=== Section Start ===
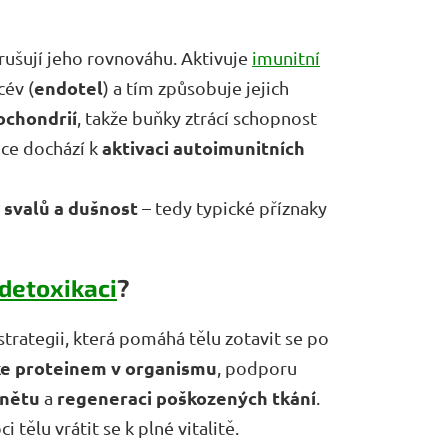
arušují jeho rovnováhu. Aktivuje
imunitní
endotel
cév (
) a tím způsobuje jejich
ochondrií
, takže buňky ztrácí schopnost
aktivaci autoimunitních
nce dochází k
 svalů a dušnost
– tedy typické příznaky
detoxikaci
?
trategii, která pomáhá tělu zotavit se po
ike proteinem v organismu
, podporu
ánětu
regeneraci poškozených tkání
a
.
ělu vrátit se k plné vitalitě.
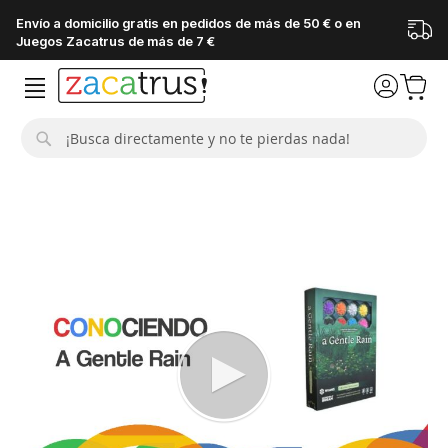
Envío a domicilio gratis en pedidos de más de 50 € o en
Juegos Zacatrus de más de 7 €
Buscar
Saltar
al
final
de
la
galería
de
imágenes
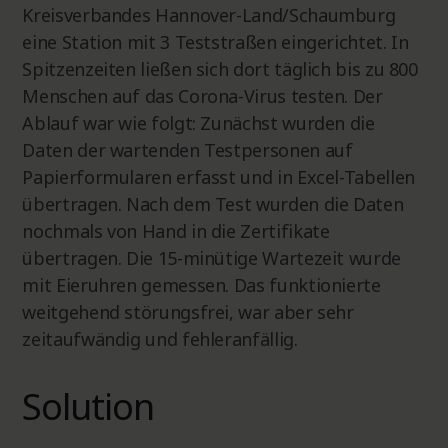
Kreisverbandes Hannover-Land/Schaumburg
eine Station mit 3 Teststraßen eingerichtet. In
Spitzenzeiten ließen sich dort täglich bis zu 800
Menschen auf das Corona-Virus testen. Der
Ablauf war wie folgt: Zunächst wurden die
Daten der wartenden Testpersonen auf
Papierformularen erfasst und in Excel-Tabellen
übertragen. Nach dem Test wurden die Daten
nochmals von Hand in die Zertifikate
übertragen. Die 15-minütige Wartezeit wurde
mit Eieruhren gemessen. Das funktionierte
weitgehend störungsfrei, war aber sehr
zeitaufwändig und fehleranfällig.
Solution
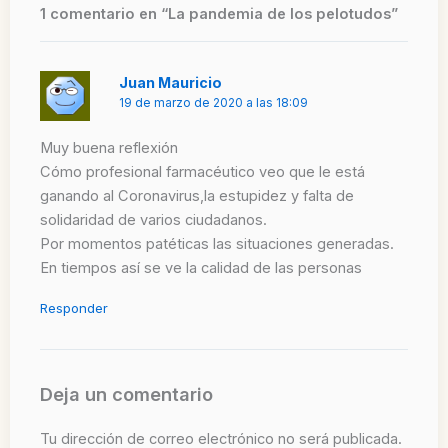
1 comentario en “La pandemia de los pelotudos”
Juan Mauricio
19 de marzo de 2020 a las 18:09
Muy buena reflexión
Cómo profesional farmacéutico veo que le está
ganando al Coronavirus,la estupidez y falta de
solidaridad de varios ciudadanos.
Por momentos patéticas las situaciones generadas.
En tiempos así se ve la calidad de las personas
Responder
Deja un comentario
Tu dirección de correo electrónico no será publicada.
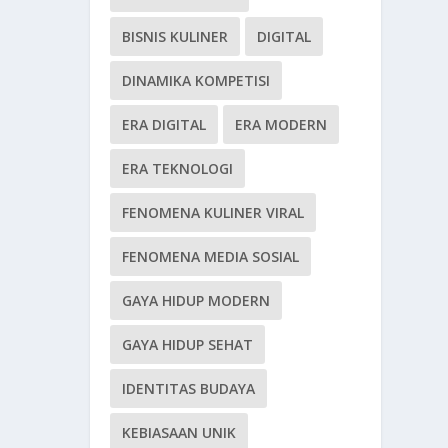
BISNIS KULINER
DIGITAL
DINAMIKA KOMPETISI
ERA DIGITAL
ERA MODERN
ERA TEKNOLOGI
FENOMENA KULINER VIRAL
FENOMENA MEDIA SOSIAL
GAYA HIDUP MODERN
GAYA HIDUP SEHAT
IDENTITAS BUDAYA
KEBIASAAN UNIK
=== Section End ===
Transcribe every line in the entries above, taking out only the images.

arušují jeho rovnováhu. Aktivuje
imunitní
endotel
cév (
) a tím způsobuje jejich
ochondrií
, takže buňky ztrácí schopnost
aktivaci autoimunitních
nce dochází k
 svalů a dušnost
– tedy typické příznaky
detoxikaci
?
trategii, která pomáhá tělu zotavit se po
ike proteinem v organismu
, podporu
ánětu
regeneraci poškozených tkání
a
.
ělu vrátit se k plné vitalitě.
Envío a domicilio gratis en pedidos de más de 50 € o en
Juegos Zacatrus de más de 7 €
Buscar
Saltar
al
final
de
la
galería
de
imágenes
Kreisverbandes Hannover-Land/Schaumburg
eine Station mit 3 Teststraßen eingerichtet. In
Spitzenzeiten ließen sich dort täglich bis zu 800
Menschen auf das Corona-Virus testen. Der
Ablauf war wie folgt: Zunächst wurden die
Daten der wartenden Testpersonen auf
Papierformularen erfasst und in Excel-Tabellen
übertragen. Nach dem Test wurden die Daten
nochmals von Hand in die Zertifikate
übertragen. Die 15-minütige Wartezeit wurde
mit Eieruhren gemessen. Das funktionierte
weitgehend störungsfrei, war aber sehr
zeitaufwändig und fehleranfällig.
Solution
1 comentario en “La pandemia de los pelotudos”
Juan Mauricio
19 de marzo de 2020 a las 18:09
Muy buena reflexión
Cómo profesional farmacéutico veo que le está
ganando al Coronavirus,la estupidez y falta de
solidaridad de varios ciudadanos.
Por momentos patéticas las situaciones generadas.
En tiempos así se ve la calidad de las personas
Responder
Deja un comentario
Tu dirección de correo electrónico no será publicada.
BISNIS KULINER
DIGITAL
DINAMIKA KOMPETISI
ERA DIGITAL
ERA MODERN
ERA TEKNOLOGI
FENOMENA KULINER VIRAL
FENOMENA MEDIA SOSIAL
GAYA HIDUP MODERN
GAYA HIDUP SEHAT
IDENTITAS BUDAYA
KEBIASAAN UNIK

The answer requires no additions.